Activity: Search the records for the word "below" and report each line that has it.

------ Exercise material

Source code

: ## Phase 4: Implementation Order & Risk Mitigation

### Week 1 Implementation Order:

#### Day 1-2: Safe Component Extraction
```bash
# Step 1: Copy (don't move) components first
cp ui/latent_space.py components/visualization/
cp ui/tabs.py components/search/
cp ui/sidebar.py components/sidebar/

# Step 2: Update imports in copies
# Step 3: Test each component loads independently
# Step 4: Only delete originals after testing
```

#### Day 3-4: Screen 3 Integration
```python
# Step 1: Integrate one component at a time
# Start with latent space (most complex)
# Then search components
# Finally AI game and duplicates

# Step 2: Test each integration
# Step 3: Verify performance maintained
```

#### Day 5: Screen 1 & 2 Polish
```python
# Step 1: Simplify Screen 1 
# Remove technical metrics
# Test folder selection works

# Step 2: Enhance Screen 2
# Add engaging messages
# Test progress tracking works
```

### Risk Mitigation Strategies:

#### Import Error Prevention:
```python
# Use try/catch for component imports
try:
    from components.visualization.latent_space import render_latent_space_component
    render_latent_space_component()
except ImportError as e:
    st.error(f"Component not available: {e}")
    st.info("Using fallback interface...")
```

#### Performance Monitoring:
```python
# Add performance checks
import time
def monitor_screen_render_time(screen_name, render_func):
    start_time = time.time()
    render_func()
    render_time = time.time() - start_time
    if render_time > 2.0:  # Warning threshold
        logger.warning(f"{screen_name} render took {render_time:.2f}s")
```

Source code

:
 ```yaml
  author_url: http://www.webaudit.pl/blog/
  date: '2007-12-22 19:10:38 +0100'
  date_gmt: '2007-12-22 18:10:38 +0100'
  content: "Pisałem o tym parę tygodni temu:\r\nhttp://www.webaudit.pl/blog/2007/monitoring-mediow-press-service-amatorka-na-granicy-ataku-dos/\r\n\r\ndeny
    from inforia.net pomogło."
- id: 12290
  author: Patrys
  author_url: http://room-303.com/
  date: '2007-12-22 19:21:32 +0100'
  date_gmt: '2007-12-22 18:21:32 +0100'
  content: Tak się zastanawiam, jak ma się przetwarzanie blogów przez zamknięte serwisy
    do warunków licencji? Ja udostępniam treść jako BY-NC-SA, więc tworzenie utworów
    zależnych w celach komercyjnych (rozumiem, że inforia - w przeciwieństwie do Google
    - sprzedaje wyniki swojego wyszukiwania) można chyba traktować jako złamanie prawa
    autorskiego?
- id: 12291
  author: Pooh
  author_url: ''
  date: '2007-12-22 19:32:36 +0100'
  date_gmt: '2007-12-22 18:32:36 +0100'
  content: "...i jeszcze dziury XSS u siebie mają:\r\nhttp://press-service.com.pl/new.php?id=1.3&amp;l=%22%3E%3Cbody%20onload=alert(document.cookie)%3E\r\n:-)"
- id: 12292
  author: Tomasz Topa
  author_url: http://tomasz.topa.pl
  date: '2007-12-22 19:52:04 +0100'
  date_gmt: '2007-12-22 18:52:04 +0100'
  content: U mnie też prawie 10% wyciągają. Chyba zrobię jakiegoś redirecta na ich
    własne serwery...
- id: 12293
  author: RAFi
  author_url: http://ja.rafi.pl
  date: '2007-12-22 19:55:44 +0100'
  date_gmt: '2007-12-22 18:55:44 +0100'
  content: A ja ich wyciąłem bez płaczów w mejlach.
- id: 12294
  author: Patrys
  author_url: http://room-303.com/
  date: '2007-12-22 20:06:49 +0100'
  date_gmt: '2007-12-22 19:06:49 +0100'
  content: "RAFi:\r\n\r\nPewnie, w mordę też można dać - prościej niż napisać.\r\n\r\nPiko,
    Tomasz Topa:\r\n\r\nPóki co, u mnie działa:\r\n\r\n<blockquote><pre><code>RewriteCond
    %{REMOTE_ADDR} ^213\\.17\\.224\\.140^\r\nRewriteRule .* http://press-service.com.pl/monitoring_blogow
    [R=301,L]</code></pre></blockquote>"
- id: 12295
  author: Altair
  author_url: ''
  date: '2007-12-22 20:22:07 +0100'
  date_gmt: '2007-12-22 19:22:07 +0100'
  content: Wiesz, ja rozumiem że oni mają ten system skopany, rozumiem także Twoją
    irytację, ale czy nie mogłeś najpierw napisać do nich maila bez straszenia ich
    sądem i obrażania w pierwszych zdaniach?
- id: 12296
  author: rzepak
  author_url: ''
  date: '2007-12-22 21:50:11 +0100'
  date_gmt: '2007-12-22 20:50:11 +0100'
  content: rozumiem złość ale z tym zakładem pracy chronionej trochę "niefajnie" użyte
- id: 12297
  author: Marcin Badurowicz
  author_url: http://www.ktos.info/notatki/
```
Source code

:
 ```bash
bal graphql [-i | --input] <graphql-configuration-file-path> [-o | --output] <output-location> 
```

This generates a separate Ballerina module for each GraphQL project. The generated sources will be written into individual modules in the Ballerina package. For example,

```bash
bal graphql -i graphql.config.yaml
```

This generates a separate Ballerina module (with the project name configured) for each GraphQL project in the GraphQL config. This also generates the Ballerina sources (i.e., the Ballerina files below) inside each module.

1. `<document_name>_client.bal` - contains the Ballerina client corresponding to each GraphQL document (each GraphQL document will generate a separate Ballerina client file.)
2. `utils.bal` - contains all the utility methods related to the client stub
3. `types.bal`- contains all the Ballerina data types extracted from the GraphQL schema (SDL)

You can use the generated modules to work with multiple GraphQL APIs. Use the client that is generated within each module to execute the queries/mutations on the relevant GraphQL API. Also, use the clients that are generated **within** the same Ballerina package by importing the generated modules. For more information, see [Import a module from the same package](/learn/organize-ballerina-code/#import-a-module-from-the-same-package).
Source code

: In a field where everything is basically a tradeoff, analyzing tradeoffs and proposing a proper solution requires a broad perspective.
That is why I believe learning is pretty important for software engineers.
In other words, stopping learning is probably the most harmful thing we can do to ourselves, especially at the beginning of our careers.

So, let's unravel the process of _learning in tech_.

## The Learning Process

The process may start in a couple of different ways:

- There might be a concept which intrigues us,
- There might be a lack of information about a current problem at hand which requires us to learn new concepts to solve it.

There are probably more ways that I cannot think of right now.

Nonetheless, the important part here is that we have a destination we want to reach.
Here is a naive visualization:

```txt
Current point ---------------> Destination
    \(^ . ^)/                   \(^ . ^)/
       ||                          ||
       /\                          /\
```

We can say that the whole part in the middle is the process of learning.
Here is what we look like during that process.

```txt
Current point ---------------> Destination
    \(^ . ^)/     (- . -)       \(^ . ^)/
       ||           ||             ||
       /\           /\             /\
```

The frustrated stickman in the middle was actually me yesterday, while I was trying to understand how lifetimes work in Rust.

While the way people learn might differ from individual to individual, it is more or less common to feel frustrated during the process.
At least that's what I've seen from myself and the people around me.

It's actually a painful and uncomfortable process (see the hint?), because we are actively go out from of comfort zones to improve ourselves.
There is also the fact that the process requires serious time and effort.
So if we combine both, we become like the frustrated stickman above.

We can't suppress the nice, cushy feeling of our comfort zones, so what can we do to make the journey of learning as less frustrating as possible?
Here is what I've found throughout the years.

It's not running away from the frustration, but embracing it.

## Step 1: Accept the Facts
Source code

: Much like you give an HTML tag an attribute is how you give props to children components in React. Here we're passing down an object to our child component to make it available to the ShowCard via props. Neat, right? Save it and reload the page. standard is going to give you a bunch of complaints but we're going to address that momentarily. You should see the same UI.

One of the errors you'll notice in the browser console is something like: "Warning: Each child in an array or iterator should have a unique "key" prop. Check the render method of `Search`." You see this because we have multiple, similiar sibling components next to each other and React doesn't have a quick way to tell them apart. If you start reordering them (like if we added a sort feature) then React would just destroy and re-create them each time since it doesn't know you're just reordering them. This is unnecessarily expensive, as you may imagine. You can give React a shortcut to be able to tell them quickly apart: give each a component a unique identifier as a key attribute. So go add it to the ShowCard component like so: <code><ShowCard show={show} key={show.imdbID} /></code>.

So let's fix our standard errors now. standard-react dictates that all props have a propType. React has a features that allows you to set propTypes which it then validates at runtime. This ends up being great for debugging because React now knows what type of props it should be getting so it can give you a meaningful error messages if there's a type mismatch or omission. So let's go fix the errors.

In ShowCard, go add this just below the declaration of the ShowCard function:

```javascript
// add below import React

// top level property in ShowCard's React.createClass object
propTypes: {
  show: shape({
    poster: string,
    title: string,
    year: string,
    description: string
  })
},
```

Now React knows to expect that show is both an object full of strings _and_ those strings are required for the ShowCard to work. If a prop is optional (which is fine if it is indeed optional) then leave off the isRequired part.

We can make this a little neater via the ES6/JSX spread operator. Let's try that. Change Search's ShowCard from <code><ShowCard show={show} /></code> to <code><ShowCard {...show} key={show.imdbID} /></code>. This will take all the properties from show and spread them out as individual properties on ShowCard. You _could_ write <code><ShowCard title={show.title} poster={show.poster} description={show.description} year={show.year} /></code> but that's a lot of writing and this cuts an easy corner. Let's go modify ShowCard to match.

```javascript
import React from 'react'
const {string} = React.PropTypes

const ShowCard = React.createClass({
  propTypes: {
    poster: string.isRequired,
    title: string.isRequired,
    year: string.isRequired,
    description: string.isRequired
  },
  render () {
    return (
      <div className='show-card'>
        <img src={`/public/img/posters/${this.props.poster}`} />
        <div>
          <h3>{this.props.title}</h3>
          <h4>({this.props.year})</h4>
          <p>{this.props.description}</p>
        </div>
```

------------

Response:
This generates a separate Ballerina module (with the project name configured) for each GraphQL project in the GraphQL config. This also generates the Ballerina sources (i.e., the Ballerina files below) inside each module.
In ShowCard, go add this just below the declaration of the ShowCard function:
// add below import React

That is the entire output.